Hamline University political science professor David Schultz described the differences between the parties as an “ideological gulf.”
“I think that we will have a greater need to work across the partisan divide and come together,” said Sen. Terri Bonoff, DFL-Minnetonka, who chairs the Senate’s higher education committee.
Democrats held the majority in both of Minnesota’s legislative chambers from 2007 to 2010, before Republicans took over during the first two years of Gov. Mark Dayton’s first term in office. DFL members reclaimed the majority in both houses for 2013 and 2014.
Schultz said a split Legislature doesn’t necessarily signal cataclysmic clashes between policymakers, but he doesn’t think it will produce a scenario in which they have “some nice, harmonious, wonderful compromise.”
Dayton congratulated House leaders of both parties in a statement on Friday, including new House Speaker Kurt Daudt.
“If we work together, we can continue to build a better Minnesota,” Dayton said in the statement.
Some elected officials aren’t worried about the upcoming legislative session.
“I don’t think it’s going to change anything except that the Republicans are in charge of the House instead of the Democrats,” said Rep. Bud Nornes, R-Fergus Falls, who is the lead Republican of the House’s higher education committee.
Among the things that probably won’t change are taxes. Schultz said raising taxes is “off the agenda now” — and some legislators agree.
“We are not going to be increasing taxes again, regardless of who leads the Legislature,” Bonoff said. “We are going to have to look at how we spend our resources, and do it wisely.”
With that, funding for the University of Minnesota and its proposed tuition freezes could hit snags this session.
“I think it’s going to be hard for the University of Minnesota to get the deal that it wants,” Schultz said.
Both Bonoff and Nornes said they support the current tuition freeze for undergraduate students who pay in-state tuition, but whether it will continue depends on available resources.
“Asking [the Legislature] to pay for the University to freeze tuition isn’t really freezing tuition,” Bonoff said. “It’s saying they’re going to increase tuition, and they’re just going to get it from us instead of students, and I disagree with that.”
Schultz said he isn’t sure the tuition freeze will happen. He also said more general appropriations and capital investment funds from bonding bills are “dead or on hold.”
In recent years, both parties have passed capital investment bonding bills financing University construction of new buildings during the periods they’ve had majority control of the Legislature.
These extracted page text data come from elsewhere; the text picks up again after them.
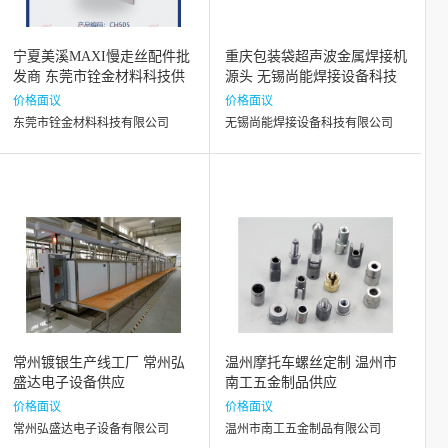
宁夏美溪MAXI慢走丝配件批
重庆包装袋超声波金属焊接机
发商 东莞市铨金材料科技供
源头 无锡尚能焊接设备科技
应
供应
价格面议
价格面议
东莞市铨金材料科技有限公司
无锡尚能焊接设备科技有限公司
常州镀银生产线工厂 常州弘
温州摩托车螺丝定制 温州市
盛达电子设备供应
南工五金制品供应
价格面议
价格面议
常州弘盛达电子设备有限公司
温州市南工五金制品有限公司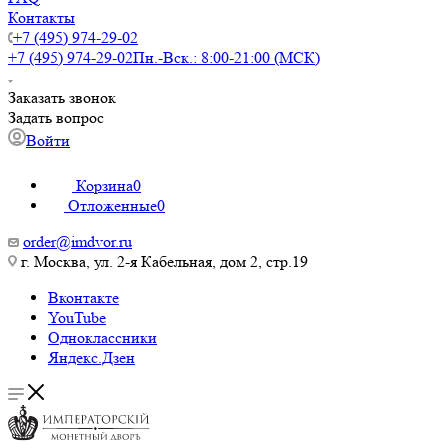
Контакты
+7 (495) 974-29-02
+7 (495) 974-29-02
Пн.-Вск.: 8:00-21:00 (МСК)
Заказать звонок
Задать вопрос
Войти
Корзина
0
Отложенные
0
order@imdvor.ru
г. Москва, ул. 2-я Кабельная, дом 2, стр.19
Вконтакте
YouTube
Одноклассники
Яндекс.Дзен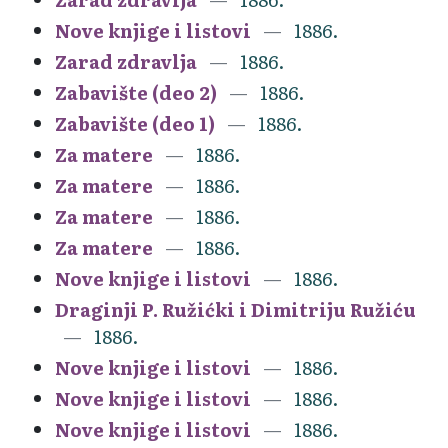
Nove knjige i listovi
1886.
Zarad zdravlja
1886.
Zabavište (deo 2)
1886.
Zabavište (deo 1)
1886.
Za matere
1886.
Za matere
1886.
Za matere
1886.
Za matere
1886.
Nove knjige i listovi
1886.
Draginji P. Ružićki i Dimitriju Ružiću
1886.
Nove knjige i listovi
1886.
Nove knjige i listovi
1886.
Nove knjige i listovi
1886.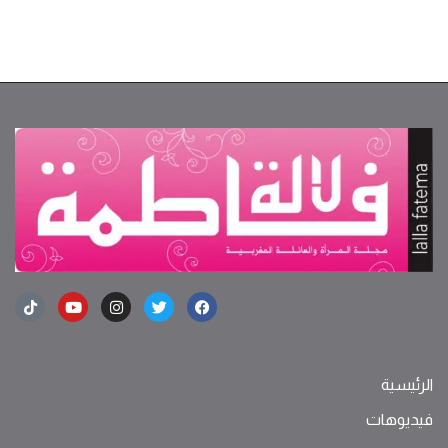
الرئيسية
فيديوهات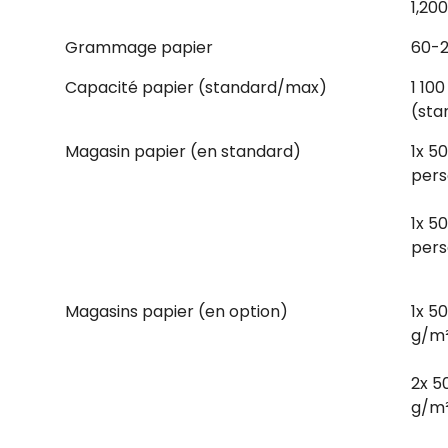
1,20
Grammage papier
60-
Capacité papier (standard/max)
1 100
(sta
Magasin papier (en standard)
1x 5
pers
1x 5
pers
Magasins papier (en option)
1x 50
g/m
2x 5
g/m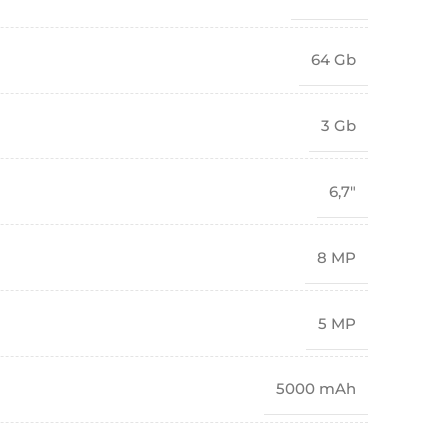
64 Gb
3 Gb
6,7"
8 MP
5 MP
5000 mAh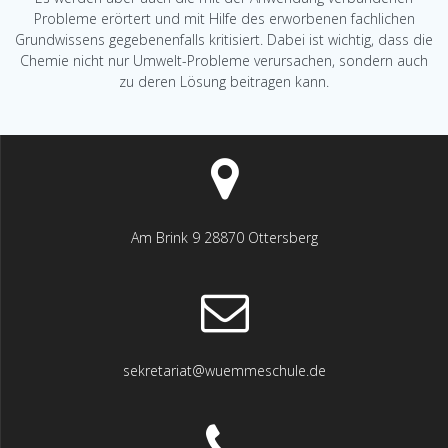
Probleme erörtert und mit Hilfe des erworbenen fachlichen
Grundwissens gegebenenfalls kritisiert. Dabei ist wichtig, dass die
Chemie nicht nur Umwelt-Probleme verursachen, sondern auch
zu deren Lösung beitragen kann.
Am Brink 9 28870 Ottersberg
sekretariat@wuemmeschule.de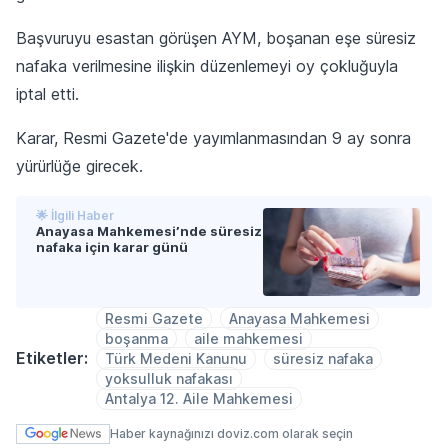
Başvuruyu esastan görüşen AYM, boşanan eşe süresiz
nafaka verilmesine ilişkin düzenlemeyi oy çokluğuyla
iptal etti.
Karar, Resmi Gazete'de yayımlanmasından 9 ay sonra
yürürlüğe girecek.
🌟 İlgili Haber
Anayasa Mahkemesi’nde süresiz
nafaka için karar günü
Resmi Gazete
Anayasa Mahkemesi
boşanma
aile mahkemesi
Etiketler:
Türk Medeni Kanunu
süresiz nafaka
yoksulluk nafakası
Antalya 12. Aile Mahkemesi
Haber kaynağınızı doviz.com olarak seçin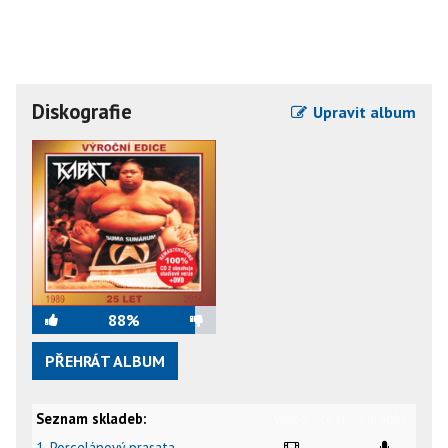
Diskografie
Upravit album
88%
PŘEHRÁT ALBUM
Seznam skladeb:
video
text
karaoke
1. Porcelánový prasata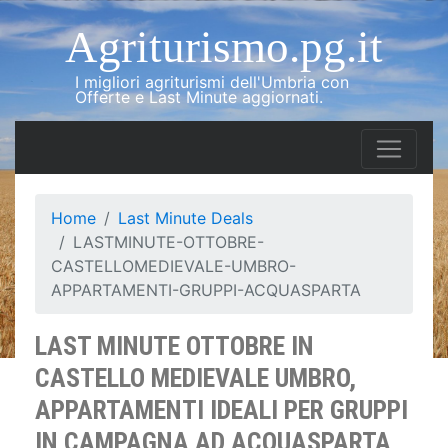
Agriturismo.pg.it
I migliori agriturismi dell'Umbria con
Offerte e Last Minute aggiornati.
Home
Last Minute Deals
LASTMINUTE-OTTOBRE-
CASTELLOMEDIEVALE-UMBRO-
APPARTAMENTI-GRUPPI-ACQUASPARTA
LAST MINUTE OTTOBRE IN
CASTELLO MEDIEVALE UMBRO,
APPARTAMENTI IDEALI PER GRUPPI
IN CAMPAGNA AD ACQUASPARTA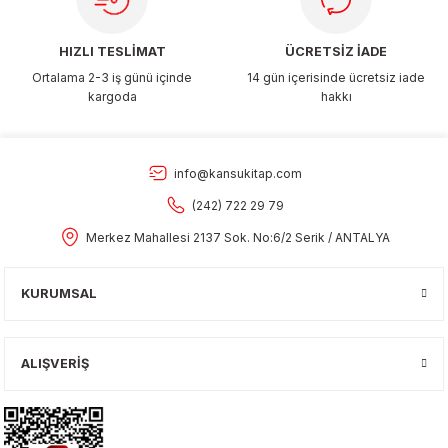
HIZLI TESLİMAT
ÜCRETSİZ İADE
Ortalama 2-3 iş günü içinde
14 gün içerisinde ücretsiz iade
kargoda
hakkı
info@kansukitap.com
(242) 722 29 79
Merkez Mahallesi 2137 Sok. No:6/2 Serik / ANTALYA
KURUMSAL
ALIŞVERİŞ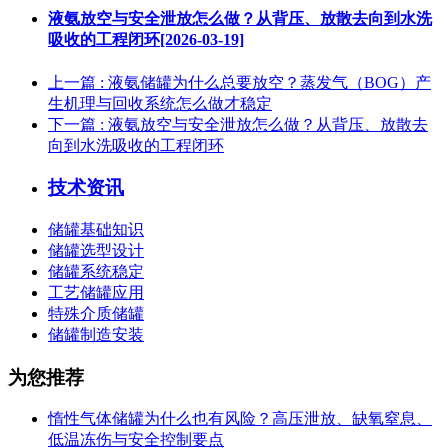
液氨放空与安全泄放怎么做？从背压、放散去向到水洗
吸收的工程闭环[2026-03-19]
上一篇
: 液氨储罐为什么总要放空？蒸发气（BOG）产
生机理与回收系统怎么做才稳定
下一篇
: 液氨放空与安全泄放怎么做？从背压、放散去
向到水洗吸收的工程闭环
技术资讯
储罐基础知识
储罐选型设计
储罐系统稳定
工艺储罐应用
特殊介质储罐
储罐制造安装
为您推荐
惰性气体储罐为什么也有风险？高压泄放、缺氧窒息、
低温冻伤与安全控制要点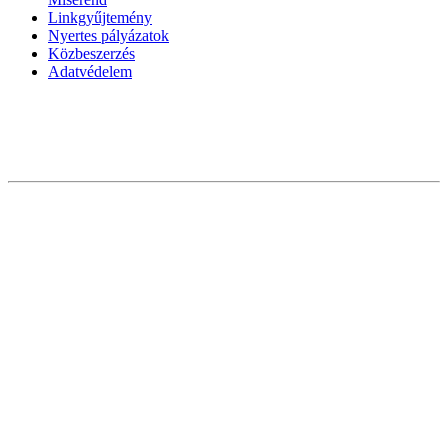
Linkgyűjtemény
Nyertes pályázatok
Közbeszerzés
Adatvédelem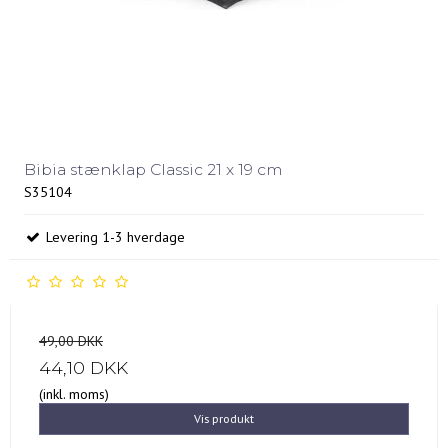
Bibia stænklap Classic 21 x 19 cm
S35104
Levering 1-3 hverdage
49,00 DKK
44,10 DKK
(inkl. moms)
Vis produkt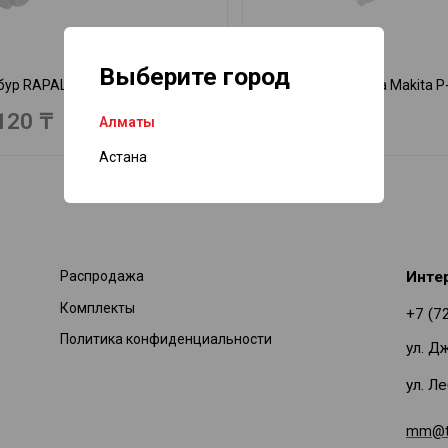
Выберите город
ур RAPALA Makita P-81072
Ножи для ледобура Makita P
120 ₸
22 585 ₸
Алматы
Астана
Распродажа
Инте
Комплекты
+7 (7
Политика конфиденциальности
ул. Д
ул. Л
mm@ti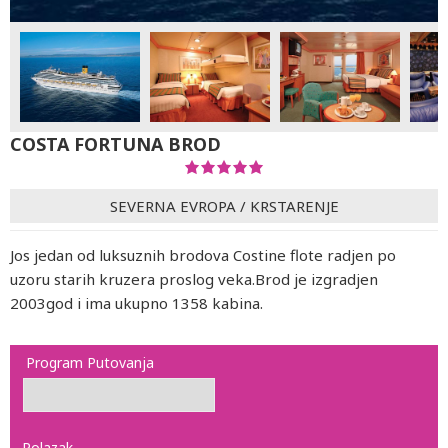
COSTA FORTUNA BROD
SEVERNA EVROPA
/
KRSTARENJE
Jos jedan od luksuznih brodova Costine flote radjen po
uzoru starih kruzera proslog veka.Brod je izgradjen
2003god i ima ukupno 1358 kabina.
Program Putovanja
Polazak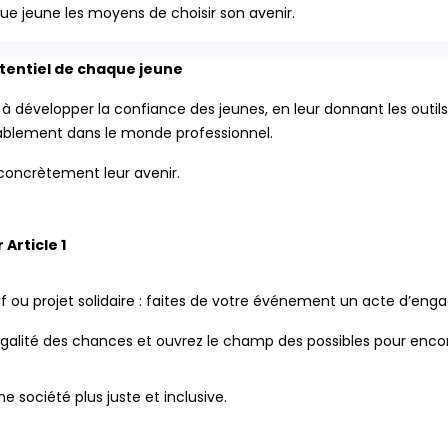
e jeune les moyens de choisir son avenir.
otentiel de chaque jeune
 développer la confiance des jeunes, en leur donnant les outils 
durablement dans le monde professionnel.
oncrètement leur avenir.
Article 1
tif ou projet solidaire : faites de votre événement un acte d’en
’égalité des chances et ouvrez le champ des possibles pour encor
e société plus juste et inclusive.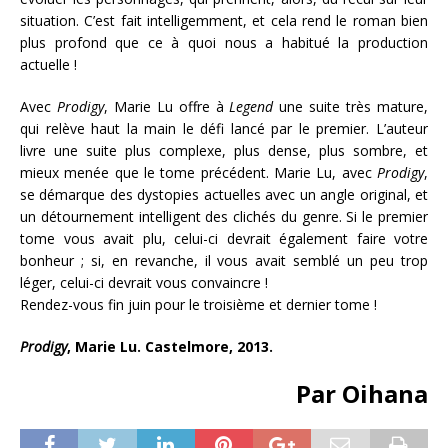
situation. C’est fait intelligemment, et cela rend le roman bien
plus profond que ce à quoi nous a habitué la production
actuelle !
Avec
Prodigy
, Marie Lu offre à
Legend
une suite très mature,
qui relève haut la main le défi lancé par le premier. L’auteur
livre une suite plus complexe, plus dense, plus sombre, et
mieux menée que le tome précédent. Marie Lu, avec
Prodigy
,
se démarque des dystopies actuelles avec un angle original, et
un détournement intelligent des clichés du genre. Si le premier
tome vous avait plu, celui-ci devrait également faire votre
bonheur ; si, en revanche, il vous avait semblé un peu trop
léger, celui-ci devrait vous convaincre !
Rendez-vous fin juin pour le troisième et dernier tome !
Prodigy
, Marie Lu. Castelmore, 2013.
Par Oihana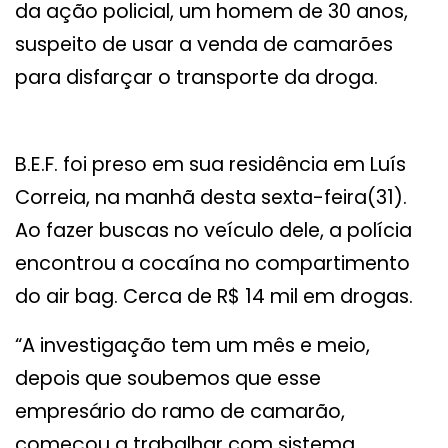
da ação policial, um homem de 30 anos,
suspeito de usar a venda de camarões
para disfarçar o transporte da droga.
B.E.F. foi preso em sua residência em Luís
Correia, na manhã desta sexta-feira(31).
Ao fazer buscas no veículo dele, a polícia
encontrou a cocaína no compartimento
do air bag. Cerca de R$ 14 mil em drogas.
“A investigação tem um mês e meio,
depois que soubemos que esse
empresário do ramo de camarão,
começou a trabalhar com sistema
Large bonding bills for capital investment are usually considered in even-numbered years. If there is a bonding bill in 2015, Nornes said, he expects it to be small and non-contentious.
During the last period of divided legislative control before 2007, Minnesota’s government was close to a shutdown multiple times, Schultz said. He said next year’s political climate could present a similar situation.
“I think the ideological divide is greater now than it was back then, and I think the potential is there for a shutdown,” he said.